Déjà bien installé dans la profession, Philippe Legorjus est très entreprenant. Il déborde de projets. " Nous voulons nous développer en France et dans le monde ", insiste-t-il. Déjà présent en Birmanie et au Maroc, il veut créer des bureaux en Amérique latine et en Russie. " Notre chiffre d'affaires 2000 s'élève à 24 millions de francs. Nous voulons atteindre 40 millions en 2001 et 70-80 millions dans deux ans ", s'enthousiasme-t-il. Il projette des " partenariats " dans toutes les directions. Le dernier en date : un accord avec Startem, cabinet créé par le général Jean-Bernard Pinatel, ancien patron du Service d'information des armées lors de la guerre du Golfe, aujourd'hui au cinquième rang du secteur. Mais sa lettre d'information de mai 2001 annonce l'échec de cet accord. Il veut s'introduire en Bourse, au second marché. " Le Monde du Renseignement ", lettre d'information spécialisée bien informée, note cruellement : " Les projets de Philippe Legorjus visant à créer un vaste pôle dédié à l'intelligence et à la sûreté économique introduit en Bourse [n'ont] pas dépassé le temps d'un hiver ". Aujourd'hui, il prévoit un accord avec un " grand de l'assurance " pour septembre. Nul ne prévoit le devenir de cette nouvelle annonce.

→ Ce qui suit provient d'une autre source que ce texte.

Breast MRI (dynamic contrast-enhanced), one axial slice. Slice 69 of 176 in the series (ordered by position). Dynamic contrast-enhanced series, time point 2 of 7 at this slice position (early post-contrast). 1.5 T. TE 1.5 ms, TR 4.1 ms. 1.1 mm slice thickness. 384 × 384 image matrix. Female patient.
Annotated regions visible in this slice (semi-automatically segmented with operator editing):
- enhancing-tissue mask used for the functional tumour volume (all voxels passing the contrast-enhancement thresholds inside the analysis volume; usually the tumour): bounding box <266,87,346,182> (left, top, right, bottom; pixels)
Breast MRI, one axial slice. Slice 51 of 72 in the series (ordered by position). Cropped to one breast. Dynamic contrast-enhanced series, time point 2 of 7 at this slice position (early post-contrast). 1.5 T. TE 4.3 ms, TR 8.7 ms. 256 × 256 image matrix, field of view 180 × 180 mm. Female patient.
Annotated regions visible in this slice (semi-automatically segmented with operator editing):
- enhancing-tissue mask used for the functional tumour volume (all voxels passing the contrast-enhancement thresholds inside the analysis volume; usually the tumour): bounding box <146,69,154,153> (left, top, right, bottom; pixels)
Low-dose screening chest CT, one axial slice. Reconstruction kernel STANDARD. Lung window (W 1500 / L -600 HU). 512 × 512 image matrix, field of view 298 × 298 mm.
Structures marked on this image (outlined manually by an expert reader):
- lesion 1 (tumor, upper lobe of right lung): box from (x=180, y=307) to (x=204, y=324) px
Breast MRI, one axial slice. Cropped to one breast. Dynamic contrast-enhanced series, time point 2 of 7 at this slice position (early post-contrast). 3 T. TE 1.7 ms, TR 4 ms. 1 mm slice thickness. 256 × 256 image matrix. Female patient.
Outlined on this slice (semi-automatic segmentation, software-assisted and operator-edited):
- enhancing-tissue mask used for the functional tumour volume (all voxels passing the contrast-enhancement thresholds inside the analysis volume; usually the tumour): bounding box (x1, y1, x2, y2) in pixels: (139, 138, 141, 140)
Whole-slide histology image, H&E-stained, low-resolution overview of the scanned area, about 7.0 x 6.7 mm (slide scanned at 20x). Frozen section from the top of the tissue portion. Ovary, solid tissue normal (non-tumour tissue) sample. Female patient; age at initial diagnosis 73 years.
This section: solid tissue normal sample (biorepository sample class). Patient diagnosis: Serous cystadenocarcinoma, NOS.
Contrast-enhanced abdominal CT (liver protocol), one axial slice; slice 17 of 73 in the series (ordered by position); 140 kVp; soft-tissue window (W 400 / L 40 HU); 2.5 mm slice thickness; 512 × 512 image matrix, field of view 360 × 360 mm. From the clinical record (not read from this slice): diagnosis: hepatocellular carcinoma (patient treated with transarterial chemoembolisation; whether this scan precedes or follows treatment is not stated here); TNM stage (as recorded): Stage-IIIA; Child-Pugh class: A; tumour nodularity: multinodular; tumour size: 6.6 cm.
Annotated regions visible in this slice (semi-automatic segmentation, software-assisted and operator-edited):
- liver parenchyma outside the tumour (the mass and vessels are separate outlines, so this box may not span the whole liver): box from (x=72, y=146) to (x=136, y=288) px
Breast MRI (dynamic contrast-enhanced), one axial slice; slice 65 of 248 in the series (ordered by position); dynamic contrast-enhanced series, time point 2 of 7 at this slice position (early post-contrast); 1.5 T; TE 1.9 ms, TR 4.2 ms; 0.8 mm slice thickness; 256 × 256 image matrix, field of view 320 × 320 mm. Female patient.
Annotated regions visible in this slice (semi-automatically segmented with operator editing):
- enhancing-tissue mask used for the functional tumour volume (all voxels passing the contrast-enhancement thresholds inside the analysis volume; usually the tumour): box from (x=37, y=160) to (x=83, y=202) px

Serait-il victime de la malédiction des cabinets français qui se révèlent incapables d'attirer des profils autres que ceux, traditionnels, de militaires ou policiers retraités. Control Risks Group, lui, attire d'anciens universitaires, d'ex-superviseurs d'investissements japonais en Sibérie ou des journalistes vétérans spécialistes de la Mafia. Faute d'une arrivée d'air frais, le monde de l'intelligence économique fonctionne en circuit fermé avec ses vieilles amitiés et ses vieux contentieux, obérant toute possibilité que soit créé un groupe puissant et multiservices de taille mondiale dont les entreprises ont besoin et repoussant tout partenaire financier capable de fonder un développement durable. La solution viendrait-elle alors d'un mélange réussi entre hommes d'entreprise et spécialistes de l'information ?

 

Les méthodes pour décrypter une foultitude d'informations en accès libre

Des méthodes plus professionnelles

Pour former Business Intelligence Advisory Council, son conseil d'intelligence économique afin de piloter son avenir, Microsoft a sélectionné 30 cabinets d'intelligence économique. Parmi eux, le puissant cabinet d'origine canadienne DMR, appartenant désormais à la " famille " Fujtsu. Lui incombe de rassembler " l'information sur les consommateurs et les partenaires commerciaux ". D'autres devront s'occuper de la veille technologique, du repérage des hommes clés dans les entreprises concurrentes ou de l'étude des comportements des consommateurs sur le Web. Désormais, l'intelligence économique est de plus en plus professionnelle. Comme Microsoft, les entreprises les plus performantes s'entourent d'une multitude de structures spécialisées. " Ils sont parfois concurrents. Cela nous permet de vérifier les données qu'ils nous fournissent en croisant les sources ", indique le responsable de l'intelligence économique d'une grande entreprise française. Ces cabinets traitent l'information. Elle se présente gratuite, certes. Mais en masses considérables. Tous le talent des hommes de l'intelligence économique consiste à trouver les méthodes permettant de la traiter pour l'adapter aux besoins des utilisateurs. Cela peut passer par l'utilisation d'intranets pour rendre l'information accessible rapidement et complètement. Cela peut aussi demander aux spécialistes de trouver des méthodes nouvelles pour anticiper des événements imprévisibles. Cela prend aussi la forme de mission d'espionnage permettant de compléter, d'éclairer et de donner un sens à une information fragmentaire. Une chaîne de production se crée ainsi qui va de l'information brute aux renseignements les plus sensibles au service des décisions de l'entreprise. Les spécialistes de l'intelligence économique doivent aussi prêter attention à la mise en forme de leur production. Car désormais, ces cabinets ne s'adressent plus seulement aux directions générales, mais aux cadres opérationnels, aux patrons de filiales ou de divisions.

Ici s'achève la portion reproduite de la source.